In the article below about letting go of feeling judged, in what area did the writer struggle for years to find paid photoshoots?

*ARTICLE*:
◆ ◆ ◆ ◆

Letting Go of Feeling Judged

Some time over the last year or so, I was finally able to cut the strings of feeling judged for deciding I didn’t want to pursue a paid modeling career, at least in the usual sense, any more.

Letting Go of Feeling Judged

My Realization of the Problem

For years, I’d been struggling to find paid photoshoots in the Metro Detroit area. I felt like if I tried hard enough, I could find shoots. I felt like other people were booking shoots in the area or at least they were talking about it. I also remembered being told that if you try hard enough, you’ll find the paid work.

Slowly, I began to realize it just wasn’t going to happen for me. When I first came to that realization, I thought it was just me. I started picking myself apart trying to rationalize why I wasn’t booking the paid work I felt I should have been. I was being told I was great to work with, I had people from all over the world asking me to come to them to shoot, and I’d done very well before in a different area.

This was incredibly hard on my self esteem as a model and a person.

◆ ◆ ◆ ◆

Collected data entries:
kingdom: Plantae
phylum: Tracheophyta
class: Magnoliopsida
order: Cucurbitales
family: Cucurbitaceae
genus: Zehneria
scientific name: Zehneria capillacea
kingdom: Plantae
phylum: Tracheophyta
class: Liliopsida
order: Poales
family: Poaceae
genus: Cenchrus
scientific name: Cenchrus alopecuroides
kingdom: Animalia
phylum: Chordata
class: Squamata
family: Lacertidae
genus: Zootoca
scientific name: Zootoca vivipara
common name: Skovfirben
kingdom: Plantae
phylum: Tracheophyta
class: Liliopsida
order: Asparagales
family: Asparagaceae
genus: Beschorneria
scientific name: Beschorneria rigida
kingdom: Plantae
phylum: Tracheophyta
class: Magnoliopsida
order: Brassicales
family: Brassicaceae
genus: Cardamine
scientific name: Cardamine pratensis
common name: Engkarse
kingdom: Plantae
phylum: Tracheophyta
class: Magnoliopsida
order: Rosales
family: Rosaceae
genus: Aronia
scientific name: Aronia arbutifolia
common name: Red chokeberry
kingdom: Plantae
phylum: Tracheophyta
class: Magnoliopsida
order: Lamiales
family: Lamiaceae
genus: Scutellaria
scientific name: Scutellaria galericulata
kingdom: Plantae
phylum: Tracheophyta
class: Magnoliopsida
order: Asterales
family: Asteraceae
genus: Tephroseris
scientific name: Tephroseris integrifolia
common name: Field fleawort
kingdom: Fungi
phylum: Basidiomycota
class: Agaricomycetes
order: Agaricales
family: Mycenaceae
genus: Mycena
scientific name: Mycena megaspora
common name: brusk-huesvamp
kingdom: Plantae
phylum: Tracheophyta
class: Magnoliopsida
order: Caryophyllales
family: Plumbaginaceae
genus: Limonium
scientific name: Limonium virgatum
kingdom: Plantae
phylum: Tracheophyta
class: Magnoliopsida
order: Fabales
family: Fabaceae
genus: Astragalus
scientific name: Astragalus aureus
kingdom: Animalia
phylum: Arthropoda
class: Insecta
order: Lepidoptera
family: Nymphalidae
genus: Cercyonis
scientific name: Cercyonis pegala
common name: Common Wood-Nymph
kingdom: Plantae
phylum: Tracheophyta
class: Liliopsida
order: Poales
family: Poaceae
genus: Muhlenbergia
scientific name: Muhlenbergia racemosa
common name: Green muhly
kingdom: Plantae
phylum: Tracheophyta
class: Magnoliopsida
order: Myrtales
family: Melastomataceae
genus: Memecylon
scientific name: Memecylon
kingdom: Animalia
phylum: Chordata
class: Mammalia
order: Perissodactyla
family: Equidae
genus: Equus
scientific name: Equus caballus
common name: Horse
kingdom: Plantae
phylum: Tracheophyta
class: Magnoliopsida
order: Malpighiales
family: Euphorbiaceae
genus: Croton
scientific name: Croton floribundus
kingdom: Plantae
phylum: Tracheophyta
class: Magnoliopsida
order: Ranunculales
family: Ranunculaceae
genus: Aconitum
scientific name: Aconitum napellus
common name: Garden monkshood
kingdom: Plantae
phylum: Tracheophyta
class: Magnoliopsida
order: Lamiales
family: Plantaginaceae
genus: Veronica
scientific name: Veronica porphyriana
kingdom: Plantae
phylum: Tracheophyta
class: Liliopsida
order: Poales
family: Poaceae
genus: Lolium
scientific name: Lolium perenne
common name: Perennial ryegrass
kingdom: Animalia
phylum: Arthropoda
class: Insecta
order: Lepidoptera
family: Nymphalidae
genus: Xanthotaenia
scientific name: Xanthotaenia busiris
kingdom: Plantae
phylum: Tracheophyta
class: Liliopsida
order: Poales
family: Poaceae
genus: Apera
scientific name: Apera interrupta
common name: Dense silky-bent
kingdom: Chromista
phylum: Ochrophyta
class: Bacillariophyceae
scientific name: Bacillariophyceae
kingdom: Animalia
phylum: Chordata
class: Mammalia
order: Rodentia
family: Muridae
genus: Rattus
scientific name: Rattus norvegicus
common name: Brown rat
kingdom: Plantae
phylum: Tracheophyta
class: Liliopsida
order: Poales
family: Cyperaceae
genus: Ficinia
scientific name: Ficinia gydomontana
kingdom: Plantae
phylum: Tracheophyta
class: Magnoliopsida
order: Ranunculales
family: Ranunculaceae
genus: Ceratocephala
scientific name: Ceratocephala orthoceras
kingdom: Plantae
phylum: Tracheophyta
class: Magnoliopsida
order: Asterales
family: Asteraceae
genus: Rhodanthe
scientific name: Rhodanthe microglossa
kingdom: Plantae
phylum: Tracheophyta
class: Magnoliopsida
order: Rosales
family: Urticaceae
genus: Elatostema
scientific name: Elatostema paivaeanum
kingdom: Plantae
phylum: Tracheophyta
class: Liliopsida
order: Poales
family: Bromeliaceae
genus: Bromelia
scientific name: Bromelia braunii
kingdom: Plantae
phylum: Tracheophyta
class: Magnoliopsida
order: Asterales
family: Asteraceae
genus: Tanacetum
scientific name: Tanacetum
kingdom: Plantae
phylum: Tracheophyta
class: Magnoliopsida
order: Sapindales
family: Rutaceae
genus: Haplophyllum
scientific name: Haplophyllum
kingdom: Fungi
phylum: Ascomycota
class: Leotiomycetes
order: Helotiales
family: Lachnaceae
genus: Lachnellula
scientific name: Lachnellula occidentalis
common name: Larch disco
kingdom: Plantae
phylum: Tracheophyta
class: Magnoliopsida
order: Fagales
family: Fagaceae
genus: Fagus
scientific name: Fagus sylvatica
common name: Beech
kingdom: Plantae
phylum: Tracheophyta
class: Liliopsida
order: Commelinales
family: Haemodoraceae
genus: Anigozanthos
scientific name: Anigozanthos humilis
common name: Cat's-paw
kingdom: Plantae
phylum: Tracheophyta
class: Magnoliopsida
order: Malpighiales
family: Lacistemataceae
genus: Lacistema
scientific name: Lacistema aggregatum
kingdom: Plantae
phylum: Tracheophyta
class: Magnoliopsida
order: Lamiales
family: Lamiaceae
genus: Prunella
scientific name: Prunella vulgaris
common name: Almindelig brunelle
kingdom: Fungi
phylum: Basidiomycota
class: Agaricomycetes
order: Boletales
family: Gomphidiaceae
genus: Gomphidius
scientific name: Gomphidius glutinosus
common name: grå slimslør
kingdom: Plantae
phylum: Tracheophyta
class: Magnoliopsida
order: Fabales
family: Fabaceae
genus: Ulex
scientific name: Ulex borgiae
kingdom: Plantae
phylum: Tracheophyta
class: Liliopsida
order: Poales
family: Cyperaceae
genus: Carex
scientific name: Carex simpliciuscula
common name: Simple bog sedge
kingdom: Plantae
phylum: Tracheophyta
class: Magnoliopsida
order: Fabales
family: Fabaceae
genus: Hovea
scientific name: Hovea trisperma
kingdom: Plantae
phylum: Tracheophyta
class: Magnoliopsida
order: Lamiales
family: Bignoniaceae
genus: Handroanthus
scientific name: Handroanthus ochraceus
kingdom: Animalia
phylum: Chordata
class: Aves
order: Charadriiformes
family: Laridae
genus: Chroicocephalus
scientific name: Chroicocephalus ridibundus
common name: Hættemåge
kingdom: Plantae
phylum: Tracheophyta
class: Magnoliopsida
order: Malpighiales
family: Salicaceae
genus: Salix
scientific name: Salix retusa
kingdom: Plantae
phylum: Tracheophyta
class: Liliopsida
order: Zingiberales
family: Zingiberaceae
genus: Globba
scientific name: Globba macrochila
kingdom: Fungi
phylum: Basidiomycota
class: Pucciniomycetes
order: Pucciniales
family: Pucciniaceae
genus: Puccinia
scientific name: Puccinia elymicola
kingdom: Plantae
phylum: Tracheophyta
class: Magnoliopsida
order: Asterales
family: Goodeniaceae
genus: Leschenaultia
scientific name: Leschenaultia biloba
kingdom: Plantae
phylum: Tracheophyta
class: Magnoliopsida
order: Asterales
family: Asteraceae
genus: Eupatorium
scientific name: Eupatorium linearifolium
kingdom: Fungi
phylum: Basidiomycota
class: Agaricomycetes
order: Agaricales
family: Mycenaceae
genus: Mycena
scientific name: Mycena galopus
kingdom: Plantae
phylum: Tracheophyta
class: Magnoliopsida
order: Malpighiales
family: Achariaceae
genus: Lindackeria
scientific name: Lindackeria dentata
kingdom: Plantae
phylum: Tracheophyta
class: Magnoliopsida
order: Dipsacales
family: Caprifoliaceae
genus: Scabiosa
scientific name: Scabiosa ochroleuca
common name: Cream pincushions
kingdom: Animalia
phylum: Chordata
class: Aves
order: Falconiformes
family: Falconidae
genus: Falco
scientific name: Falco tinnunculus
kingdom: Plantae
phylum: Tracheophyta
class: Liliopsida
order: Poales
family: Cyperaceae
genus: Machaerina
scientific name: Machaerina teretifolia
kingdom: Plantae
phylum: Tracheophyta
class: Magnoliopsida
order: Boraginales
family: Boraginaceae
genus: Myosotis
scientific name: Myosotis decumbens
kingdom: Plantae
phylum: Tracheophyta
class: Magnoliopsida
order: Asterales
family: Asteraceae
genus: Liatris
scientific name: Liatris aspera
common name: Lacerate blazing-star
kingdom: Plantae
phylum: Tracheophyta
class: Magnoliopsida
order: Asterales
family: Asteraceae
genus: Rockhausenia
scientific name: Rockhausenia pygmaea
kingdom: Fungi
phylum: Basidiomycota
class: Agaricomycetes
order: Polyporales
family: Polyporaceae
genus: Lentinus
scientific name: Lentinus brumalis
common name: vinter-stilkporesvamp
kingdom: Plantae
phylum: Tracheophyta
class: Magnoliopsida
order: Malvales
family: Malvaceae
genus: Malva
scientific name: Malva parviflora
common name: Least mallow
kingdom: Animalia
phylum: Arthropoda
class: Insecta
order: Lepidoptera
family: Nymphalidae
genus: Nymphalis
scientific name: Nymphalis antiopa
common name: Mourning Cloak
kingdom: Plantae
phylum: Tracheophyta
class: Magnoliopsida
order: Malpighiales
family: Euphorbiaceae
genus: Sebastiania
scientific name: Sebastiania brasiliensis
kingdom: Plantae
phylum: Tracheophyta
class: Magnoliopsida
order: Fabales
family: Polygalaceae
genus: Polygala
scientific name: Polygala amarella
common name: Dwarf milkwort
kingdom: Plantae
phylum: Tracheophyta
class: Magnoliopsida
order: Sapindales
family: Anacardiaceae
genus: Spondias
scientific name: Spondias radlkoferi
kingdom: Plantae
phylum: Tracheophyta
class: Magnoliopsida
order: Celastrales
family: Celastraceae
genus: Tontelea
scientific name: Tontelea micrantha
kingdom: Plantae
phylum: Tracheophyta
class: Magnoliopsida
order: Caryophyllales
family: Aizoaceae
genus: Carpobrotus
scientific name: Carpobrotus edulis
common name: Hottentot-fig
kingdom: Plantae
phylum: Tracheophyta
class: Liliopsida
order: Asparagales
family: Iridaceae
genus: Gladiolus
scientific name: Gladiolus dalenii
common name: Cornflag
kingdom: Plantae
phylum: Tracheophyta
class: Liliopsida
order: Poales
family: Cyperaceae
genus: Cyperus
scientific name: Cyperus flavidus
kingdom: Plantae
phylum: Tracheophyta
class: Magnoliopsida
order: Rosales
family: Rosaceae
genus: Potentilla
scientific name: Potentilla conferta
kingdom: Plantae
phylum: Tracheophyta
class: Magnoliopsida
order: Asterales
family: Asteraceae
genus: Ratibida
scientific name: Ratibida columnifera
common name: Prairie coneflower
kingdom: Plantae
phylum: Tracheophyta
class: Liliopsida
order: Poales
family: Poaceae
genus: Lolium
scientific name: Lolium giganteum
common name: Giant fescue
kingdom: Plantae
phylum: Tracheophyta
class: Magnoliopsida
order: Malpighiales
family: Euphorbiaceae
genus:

◆ ◆ ◆ ◆

*RESPONSE TO THIS EXERCISE*: The Metro Detroit area.